- Task instructions
Whenever a line below includes the word "protected", copy that line.

** Dataset extract follows **

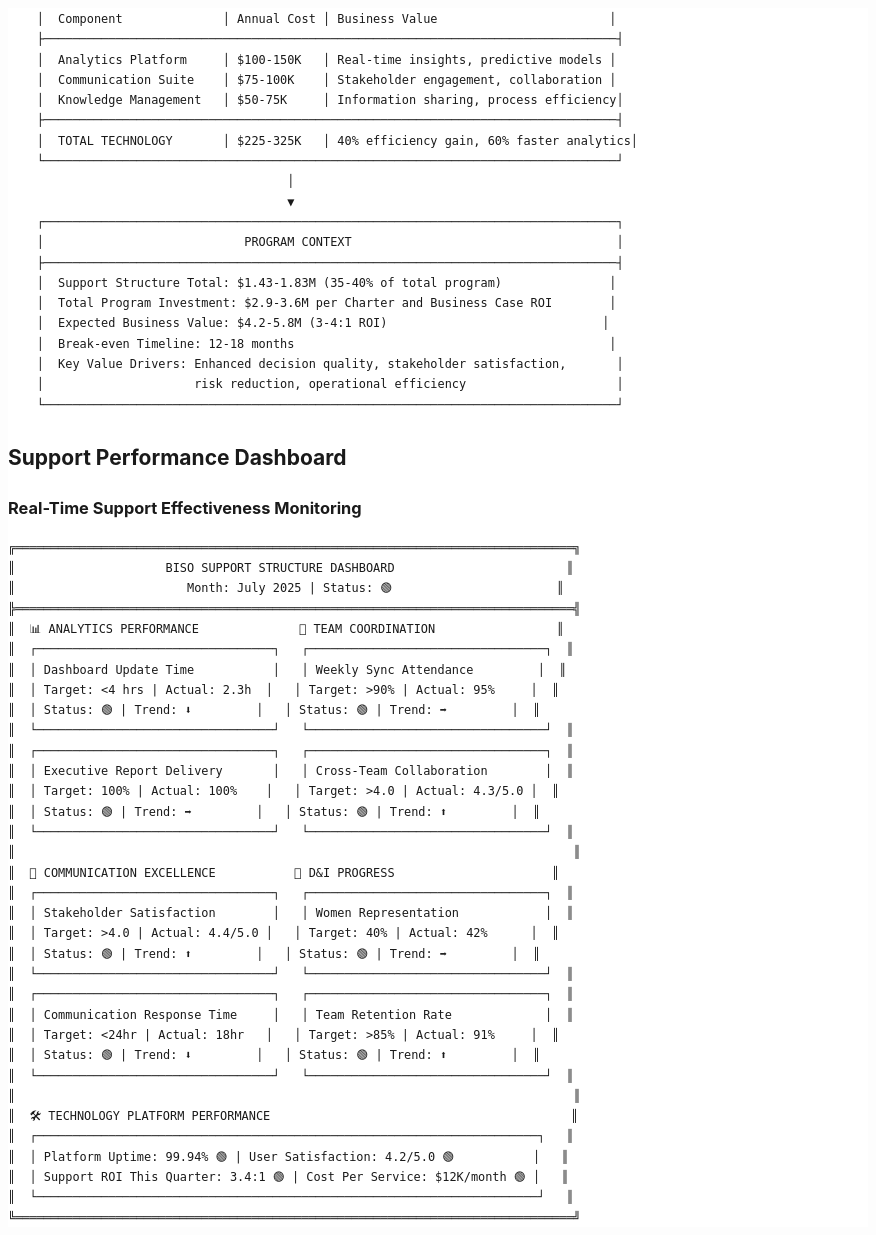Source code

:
 ```
    │  Component              │ Annual Cost │ Business Value                        │
    ├────────────────────────────────────────────────────────────────────────────────┤
    │  Analytics Platform     │ $100-150K   │ Real-time insights, predictive models │
    │  Communication Suite    │ $75-100K    │ Stakeholder engagement, collaboration │ 
    │  Knowledge Management   │ $50-75K     │ Information sharing, process efficiency│
    ├────────────────────────────────────────────────────────────────────────────────┤
    │  TOTAL TECHNOLOGY       │ $225-325K   │ 40% efficiency gain, 60% faster analytics│
    └────────────────────────────────────────────────────────────────────────────────┘
                                       │
                                       ▼
    ┌────────────────────────────────────────────────────────────────────────────────┐
    │                            PROGRAM CONTEXT                                     │
    ├────────────────────────────────────────────────────────────────────────────────┤
    │  Support Structure Total: $1.43-1.83M (35-40% of total program)               │
    │  Total Program Investment: $2.9-3.6M per Charter and Business Case ROI        │
    │  Expected Business Value: $4.2-5.8M (3-4:1 ROI)                              │
    │  Break-even Timeline: 12-18 months                                            │
    │  Key Value Drivers: Enhanced decision quality, stakeholder satisfaction,       │
    │                     risk reduction, operational efficiency                     │
    └────────────────────────────────────────────────────────────────────────────────┘
```

## Support Performance Dashboard

### **Real-Time Support Effectiveness Monitoring**
```
╔══════════════════════════════════════════════════════════════════════════════╗
║                     BISO SUPPORT STRUCTURE DASHBOARD                        ║
║                        Month: July 2025 | Status: 🟢                       ║
╠══════════════════════════════════════════════════════════════════════════════╣
║  📊 ANALYTICS PERFORMANCE              🤝 TEAM COORDINATION                 ║
║  ┌─────────────────────────────────┐   ┌─────────────────────────────────┐  ║
║  │ Dashboard Update Time           │   │ Weekly Sync Attendance         │  ║
║  │ Target: <4 hrs | Actual: 2.3h  │   │ Target: >90% | Actual: 95%     │  ║
║  │ Status: 🟢 | Trend: ⬇️         │   │ Status: 🟢 | Trend: ➡️         │  ║
║  └─────────────────────────────────┘   └─────────────────────────────────┘  ║
║  ┌─────────────────────────────────┐   ┌─────────────────────────────────┐  ║
║  │ Executive Report Delivery       │   │ Cross-Team Collaboration        │  ║
║  │ Target: 100% | Actual: 100%    │   │ Target: >4.0 | Actual: 4.3/5.0 │  ║
║  │ Status: 🟢 | Trend: ➡️         │   │ Status: 🟢 | Trend: ⬆️         │  ║
║  └─────────────────────────────────┘   └─────────────────────────────────┘  ║
║                                                                              ║
║  💬 COMMUNICATION EXCELLENCE           🌟 D&I PROGRESS                      ║
║  ┌─────────────────────────────────┐   ┌─────────────────────────────────┐  ║
║  │ Stakeholder Satisfaction        │   │ Women Representation            │  ║
║  │ Target: >4.0 | Actual: 4.4/5.0 │   │ Target: 40% | Actual: 42%      │  ║
║  │ Status: 🟢 | Trend: ⬆️         │   │ Status: 🟢 | Trend: ➡️         │  ║
║  └─────────────────────────────────┘   └─────────────────────────────────┘  ║
║  ┌─────────────────────────────────┐   ┌─────────────────────────────────┐  ║
║  │ Communication Response Time     │   │ Team Retention Rate             │  ║
║  │ Target: <24hr | Actual: 18hr   │   │ Target: >85% | Actual: 91%     │  ║
║  │ Status: 🟢 | Trend: ⬇️         │   │ Status: 🟢 | Trend: ⬆️         │  ║
║  └─────────────────────────────────┘   └─────────────────────────────────┘  ║
║                                                                              ║
║  🛠️ TECHNOLOGY PLATFORM PERFORMANCE                                          ║
║  ┌──────────────────────────────────────────────────────────────────────┐   ║
║  │ Platform Uptime: 99.94% 🟢 | User Satisfaction: 4.2/5.0 🟢           │   ║
║  │ Support ROI This Quarter: 3.4:1 🟢 | Cost Per Service: $12K/month 🟢 │   ║
║  └──────────────────────────────────────────────────────────────────────┘   ║
╚══════════════════════════════════════════════════════════════════════════════╝
```

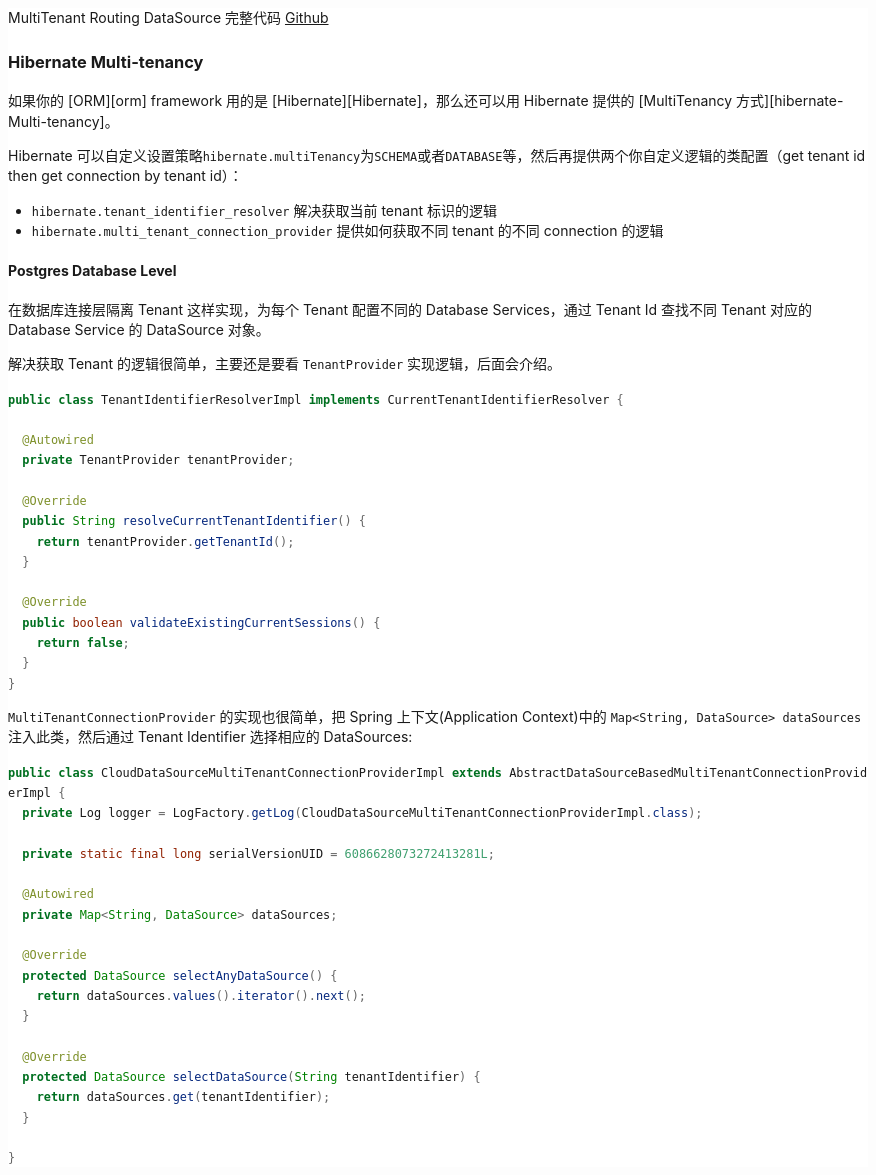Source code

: MultiTenant Routing DataSource 完整代码 [Github](https://github.com/tiven-wang/try-cf/tree/multi-tenant-routing-datasource)

### Hibernate Multi-tenancy

如果你的 [ORM][orm] framework 用的是 [Hibernate][Hibernate]，那么还可以用 Hibernate 提供的 [MultiTenancy 方式][hibernate-Multi-tenancy]。

Hibernate 可以自定义设置策略`hibernate.multiTenancy`为`SCHEMA`或者`DATABASE`等，然后再提供两个你自定义逻辑的类配置（get tenant id then get connection by tenant id）：

* `hibernate.tenant_identifier_resolver` 解决获取当前 tenant 标识的逻辑
* `hibernate.multi_tenant_connection_provider` 提供如何获取不同 tenant 的不同 connection 的逻辑

#### Postgres Database Level

在数据库连接层隔离 Tenant 这样实现，为每个 Tenant 配置不同的 Database Services，通过 Tenant Id 查找不同 Tenant 对应的 Database Service 的 DataSource 对象。

解决获取 Tenant 的逻辑很简单，主要还是要看 `TenantProvider` 实现逻辑，后面会介绍。

```java
public class TenantIdentifierResolverImpl implements CurrentTenantIdentifierResolver {

  @Autowired
  private TenantProvider tenantProvider;

  @Override
  public String resolveCurrentTenantIdentifier() {
    return tenantProvider.getTenantId();
  }

  @Override
  public boolean validateExistingCurrentSessions() {
    return false;
  }
}
```

`MultiTenantConnectionProvider` 的实现也很简单，把 Spring 上下文(Application Context)中的 `Map<String, DataSource> dataSources` 注入此类，然后通过 Tenant Identifier 选择相应的 DataSources:

```java
public class CloudDataSourceMultiTenantConnectionProviderImpl extends AbstractDataSourceBasedMultiTenantConnectionProviderImpl {
  private Log logger = LogFactory.getLog(CloudDataSourceMultiTenantConnectionProviderImpl.class);

  private static final long serialVersionUID = 6086628073272413281L;

  @Autowired
  private Map<String, DataSource> dataSources;

  @Override
  protected DataSource selectAnyDataSource() {
    return dataSources.values().iterator().next();
  }

  @Override
  protected DataSource selectDataSource(String tenantIdentifier) {
    return dataSources.get(tenantIdentifier);
  }

}
```
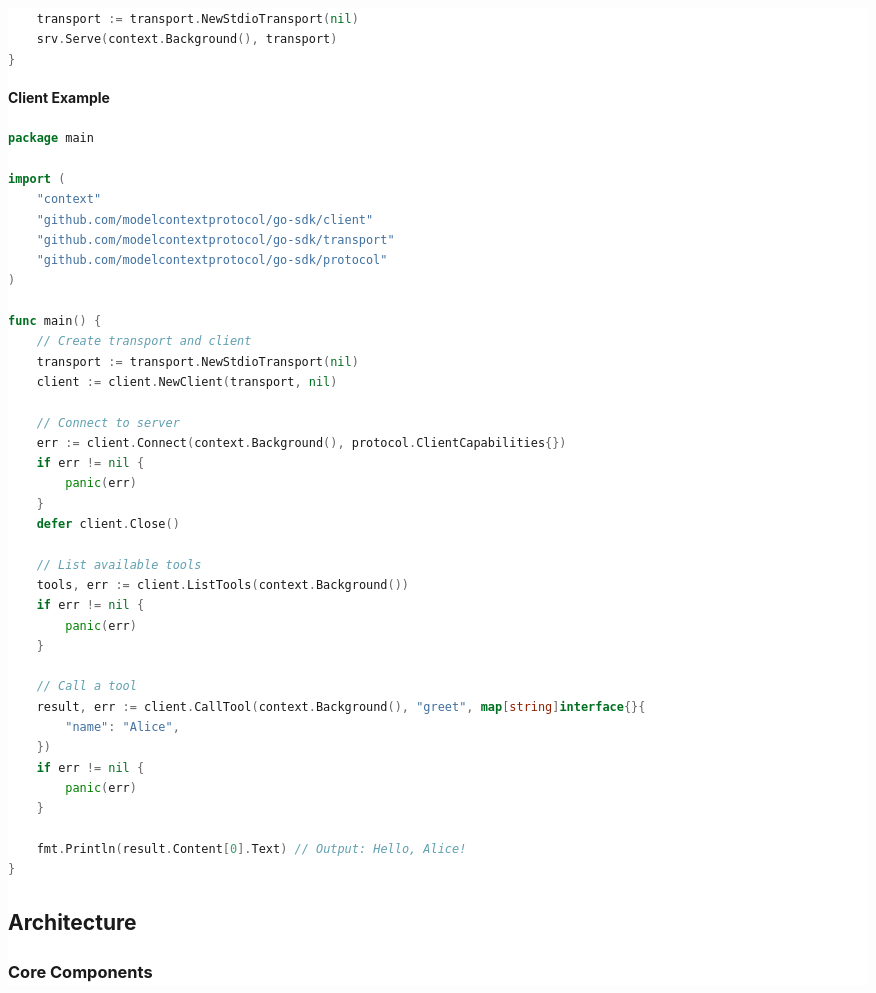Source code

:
 ```go
    transport := transport.NewStdioTransport(nil)
    srv.Serve(context.Background(), transport)
}
```

#### Client Example

```go
package main

import (
    "context"
    "github.com/modelcontextprotocol/go-sdk/client"
    "github.com/modelcontextprotocol/go-sdk/transport"
    "github.com/modelcontextprotocol/go-sdk/protocol"
)

func main() {
    // Create transport and client
    transport := transport.NewStdioTransport(nil)
    client := client.NewClient(transport, nil)
    
    // Connect to server
    err := client.Connect(context.Background(), protocol.ClientCapabilities{})
    if err != nil {
        panic(err)
    }
    defer client.Close()
    
    // List available tools
    tools, err := client.ListTools(context.Background())
    if err != nil {
        panic(err)
    }
    
    // Call a tool
    result, err := client.CallTool(context.Background(), "greet", map[string]interface{}{
        "name": "Alice",
    })
    if err != nil {
        panic(err)
    }
    
    fmt.Println(result.Content[0].Text) // Output: Hello, Alice!
}
```

## Architecture

### Core Components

** End of Dataset extract **

- Your response
  protected DataSource selectAnyDataSource() {
  protected DataSource selectDataSource(String tenantIdentifier) {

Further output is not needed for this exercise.